INSTRUCTIONS TO FOLLOW. Could you collect every line in the data below that contains the word "order" and copy each one in full? Match case exactly.

MATERIAL PROVIDED.
---
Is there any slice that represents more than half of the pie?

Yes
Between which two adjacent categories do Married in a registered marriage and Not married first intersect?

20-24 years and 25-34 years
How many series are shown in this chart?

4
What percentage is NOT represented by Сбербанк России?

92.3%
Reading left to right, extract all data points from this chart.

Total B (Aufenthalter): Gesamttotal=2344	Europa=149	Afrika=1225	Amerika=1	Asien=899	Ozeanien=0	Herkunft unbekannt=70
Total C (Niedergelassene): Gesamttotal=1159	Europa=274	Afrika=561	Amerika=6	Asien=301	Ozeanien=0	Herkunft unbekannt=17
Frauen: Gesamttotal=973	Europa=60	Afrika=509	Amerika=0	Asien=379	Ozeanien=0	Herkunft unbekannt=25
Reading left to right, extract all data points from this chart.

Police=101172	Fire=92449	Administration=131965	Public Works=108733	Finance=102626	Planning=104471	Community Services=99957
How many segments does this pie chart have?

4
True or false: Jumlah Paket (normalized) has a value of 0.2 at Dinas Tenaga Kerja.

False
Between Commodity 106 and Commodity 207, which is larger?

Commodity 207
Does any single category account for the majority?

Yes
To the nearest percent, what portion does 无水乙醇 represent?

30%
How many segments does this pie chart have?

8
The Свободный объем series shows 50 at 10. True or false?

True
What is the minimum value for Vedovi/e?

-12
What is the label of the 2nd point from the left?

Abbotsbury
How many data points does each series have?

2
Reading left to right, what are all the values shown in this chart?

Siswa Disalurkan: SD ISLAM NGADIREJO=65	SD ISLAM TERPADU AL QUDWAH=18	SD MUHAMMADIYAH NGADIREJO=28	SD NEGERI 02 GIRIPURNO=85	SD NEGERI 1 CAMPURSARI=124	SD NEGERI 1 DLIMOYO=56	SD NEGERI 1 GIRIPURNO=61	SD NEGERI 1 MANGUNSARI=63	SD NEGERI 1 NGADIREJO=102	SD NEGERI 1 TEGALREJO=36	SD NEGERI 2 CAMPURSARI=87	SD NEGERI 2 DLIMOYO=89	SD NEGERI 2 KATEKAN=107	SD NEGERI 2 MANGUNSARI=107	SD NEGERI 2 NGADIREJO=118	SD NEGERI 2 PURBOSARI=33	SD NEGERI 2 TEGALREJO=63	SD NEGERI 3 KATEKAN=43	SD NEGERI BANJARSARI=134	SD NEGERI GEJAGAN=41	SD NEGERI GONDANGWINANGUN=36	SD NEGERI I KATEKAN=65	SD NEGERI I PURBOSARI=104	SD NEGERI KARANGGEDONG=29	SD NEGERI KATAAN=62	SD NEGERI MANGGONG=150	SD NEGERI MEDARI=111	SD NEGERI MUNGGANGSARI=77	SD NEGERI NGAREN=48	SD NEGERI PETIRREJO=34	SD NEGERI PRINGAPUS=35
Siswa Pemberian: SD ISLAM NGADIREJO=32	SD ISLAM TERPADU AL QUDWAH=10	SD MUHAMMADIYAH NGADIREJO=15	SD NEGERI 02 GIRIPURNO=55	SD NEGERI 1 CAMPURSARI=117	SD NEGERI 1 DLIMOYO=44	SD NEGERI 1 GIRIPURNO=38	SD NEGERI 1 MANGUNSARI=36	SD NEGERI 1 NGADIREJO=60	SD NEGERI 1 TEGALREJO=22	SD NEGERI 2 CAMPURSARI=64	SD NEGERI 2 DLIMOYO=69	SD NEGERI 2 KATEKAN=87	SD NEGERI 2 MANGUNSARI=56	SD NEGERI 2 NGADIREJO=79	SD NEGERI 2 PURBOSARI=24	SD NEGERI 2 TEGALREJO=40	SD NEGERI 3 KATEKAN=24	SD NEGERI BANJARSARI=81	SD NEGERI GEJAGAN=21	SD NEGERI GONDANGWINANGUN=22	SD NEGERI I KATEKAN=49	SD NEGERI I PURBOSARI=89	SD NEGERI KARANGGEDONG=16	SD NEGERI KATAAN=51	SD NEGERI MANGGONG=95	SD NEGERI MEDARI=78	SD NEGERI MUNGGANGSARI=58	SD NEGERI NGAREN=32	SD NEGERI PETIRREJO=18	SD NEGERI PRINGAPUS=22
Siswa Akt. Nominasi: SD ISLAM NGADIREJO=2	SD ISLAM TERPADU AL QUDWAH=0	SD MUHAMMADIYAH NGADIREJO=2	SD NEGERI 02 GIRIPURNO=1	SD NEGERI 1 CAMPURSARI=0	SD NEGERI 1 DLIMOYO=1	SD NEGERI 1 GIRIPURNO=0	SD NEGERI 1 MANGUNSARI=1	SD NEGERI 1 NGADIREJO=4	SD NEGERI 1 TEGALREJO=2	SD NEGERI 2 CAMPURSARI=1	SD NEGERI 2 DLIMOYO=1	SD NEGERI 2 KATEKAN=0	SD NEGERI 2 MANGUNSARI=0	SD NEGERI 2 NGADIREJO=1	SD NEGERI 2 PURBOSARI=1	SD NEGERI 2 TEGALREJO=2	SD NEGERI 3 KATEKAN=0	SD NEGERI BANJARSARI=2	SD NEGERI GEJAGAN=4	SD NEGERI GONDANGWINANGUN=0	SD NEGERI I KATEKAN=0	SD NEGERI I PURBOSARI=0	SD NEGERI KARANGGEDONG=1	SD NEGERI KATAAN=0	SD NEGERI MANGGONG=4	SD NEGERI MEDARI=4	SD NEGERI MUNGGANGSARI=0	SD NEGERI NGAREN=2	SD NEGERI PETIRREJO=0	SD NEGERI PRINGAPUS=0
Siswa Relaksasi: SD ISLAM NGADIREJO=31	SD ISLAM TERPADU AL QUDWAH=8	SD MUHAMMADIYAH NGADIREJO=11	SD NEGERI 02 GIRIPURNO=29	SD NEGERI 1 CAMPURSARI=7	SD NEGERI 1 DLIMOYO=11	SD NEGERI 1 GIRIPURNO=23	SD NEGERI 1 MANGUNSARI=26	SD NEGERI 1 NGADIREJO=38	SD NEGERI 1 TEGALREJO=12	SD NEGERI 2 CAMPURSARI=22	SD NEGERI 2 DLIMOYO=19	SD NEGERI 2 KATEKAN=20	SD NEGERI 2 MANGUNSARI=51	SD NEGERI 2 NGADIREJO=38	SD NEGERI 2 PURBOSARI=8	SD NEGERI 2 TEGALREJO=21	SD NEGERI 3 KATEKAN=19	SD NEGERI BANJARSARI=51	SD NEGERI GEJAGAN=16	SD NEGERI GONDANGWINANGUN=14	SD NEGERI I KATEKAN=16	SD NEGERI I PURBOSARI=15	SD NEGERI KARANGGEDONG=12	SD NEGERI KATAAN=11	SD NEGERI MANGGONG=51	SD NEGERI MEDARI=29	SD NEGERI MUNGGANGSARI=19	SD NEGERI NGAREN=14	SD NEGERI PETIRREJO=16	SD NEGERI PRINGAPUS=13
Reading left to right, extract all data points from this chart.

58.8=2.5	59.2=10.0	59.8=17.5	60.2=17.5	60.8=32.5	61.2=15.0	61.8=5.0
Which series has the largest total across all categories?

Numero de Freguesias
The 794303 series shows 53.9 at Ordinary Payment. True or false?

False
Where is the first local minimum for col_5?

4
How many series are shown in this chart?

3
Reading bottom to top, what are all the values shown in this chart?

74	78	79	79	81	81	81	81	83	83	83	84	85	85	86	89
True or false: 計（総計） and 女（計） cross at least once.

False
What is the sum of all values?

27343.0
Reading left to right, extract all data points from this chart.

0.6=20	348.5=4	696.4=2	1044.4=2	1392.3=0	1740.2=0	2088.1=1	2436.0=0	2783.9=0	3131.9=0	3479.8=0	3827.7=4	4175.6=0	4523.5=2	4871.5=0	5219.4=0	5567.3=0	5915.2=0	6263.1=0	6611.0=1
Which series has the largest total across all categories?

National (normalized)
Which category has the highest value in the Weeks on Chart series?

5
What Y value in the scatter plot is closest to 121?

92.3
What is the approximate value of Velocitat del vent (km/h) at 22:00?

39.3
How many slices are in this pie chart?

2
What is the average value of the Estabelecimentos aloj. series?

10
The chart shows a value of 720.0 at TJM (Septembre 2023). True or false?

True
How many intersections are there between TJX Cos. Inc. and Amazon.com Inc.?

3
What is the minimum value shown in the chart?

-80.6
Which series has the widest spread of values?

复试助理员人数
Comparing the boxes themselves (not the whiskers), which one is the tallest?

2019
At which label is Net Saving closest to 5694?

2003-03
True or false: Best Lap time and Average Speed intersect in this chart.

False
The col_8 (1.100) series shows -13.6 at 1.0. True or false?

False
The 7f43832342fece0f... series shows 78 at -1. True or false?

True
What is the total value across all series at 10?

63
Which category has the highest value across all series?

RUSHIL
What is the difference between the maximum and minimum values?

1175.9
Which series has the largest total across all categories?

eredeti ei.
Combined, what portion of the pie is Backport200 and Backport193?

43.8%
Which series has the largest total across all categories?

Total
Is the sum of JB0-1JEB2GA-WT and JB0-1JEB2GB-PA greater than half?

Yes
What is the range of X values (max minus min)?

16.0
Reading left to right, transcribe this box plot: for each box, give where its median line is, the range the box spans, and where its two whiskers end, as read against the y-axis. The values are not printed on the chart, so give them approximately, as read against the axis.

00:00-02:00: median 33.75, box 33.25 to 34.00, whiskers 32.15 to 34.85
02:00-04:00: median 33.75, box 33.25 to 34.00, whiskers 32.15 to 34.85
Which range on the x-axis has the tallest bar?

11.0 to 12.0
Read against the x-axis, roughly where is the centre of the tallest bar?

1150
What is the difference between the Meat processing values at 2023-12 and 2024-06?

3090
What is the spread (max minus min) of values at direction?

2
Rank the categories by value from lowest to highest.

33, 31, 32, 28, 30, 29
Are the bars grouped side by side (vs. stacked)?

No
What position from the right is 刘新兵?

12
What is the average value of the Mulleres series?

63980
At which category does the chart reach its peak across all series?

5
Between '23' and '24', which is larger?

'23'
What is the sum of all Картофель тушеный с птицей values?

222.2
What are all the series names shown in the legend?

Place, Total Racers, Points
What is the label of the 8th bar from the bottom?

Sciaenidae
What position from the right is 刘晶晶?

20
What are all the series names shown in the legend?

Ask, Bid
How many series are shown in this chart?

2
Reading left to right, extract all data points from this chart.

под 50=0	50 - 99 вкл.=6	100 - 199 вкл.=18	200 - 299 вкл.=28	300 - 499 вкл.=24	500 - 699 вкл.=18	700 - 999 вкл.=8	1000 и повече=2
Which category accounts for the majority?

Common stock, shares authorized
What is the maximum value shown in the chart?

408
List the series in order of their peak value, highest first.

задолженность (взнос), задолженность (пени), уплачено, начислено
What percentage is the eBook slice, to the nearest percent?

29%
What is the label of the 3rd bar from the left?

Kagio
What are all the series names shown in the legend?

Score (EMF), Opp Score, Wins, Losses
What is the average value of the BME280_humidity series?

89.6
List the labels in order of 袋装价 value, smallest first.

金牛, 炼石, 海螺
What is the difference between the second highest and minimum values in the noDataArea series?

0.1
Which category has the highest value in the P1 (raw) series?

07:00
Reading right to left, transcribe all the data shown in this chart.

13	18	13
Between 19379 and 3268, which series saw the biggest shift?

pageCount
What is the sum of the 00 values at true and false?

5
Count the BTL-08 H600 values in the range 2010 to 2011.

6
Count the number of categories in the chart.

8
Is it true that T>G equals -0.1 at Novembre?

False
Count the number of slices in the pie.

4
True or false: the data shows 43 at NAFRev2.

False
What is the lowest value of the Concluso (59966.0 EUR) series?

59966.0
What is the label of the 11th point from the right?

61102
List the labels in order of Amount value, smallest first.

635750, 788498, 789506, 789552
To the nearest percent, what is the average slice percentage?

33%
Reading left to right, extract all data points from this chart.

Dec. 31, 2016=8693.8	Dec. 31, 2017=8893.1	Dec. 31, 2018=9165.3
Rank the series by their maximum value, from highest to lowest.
---
ANSWER SECTION.
List the series in order of their peak value, highest first.
List the labels in order of 袋装价 value, smallest first.
List the labels in order of Amount value, smallest first.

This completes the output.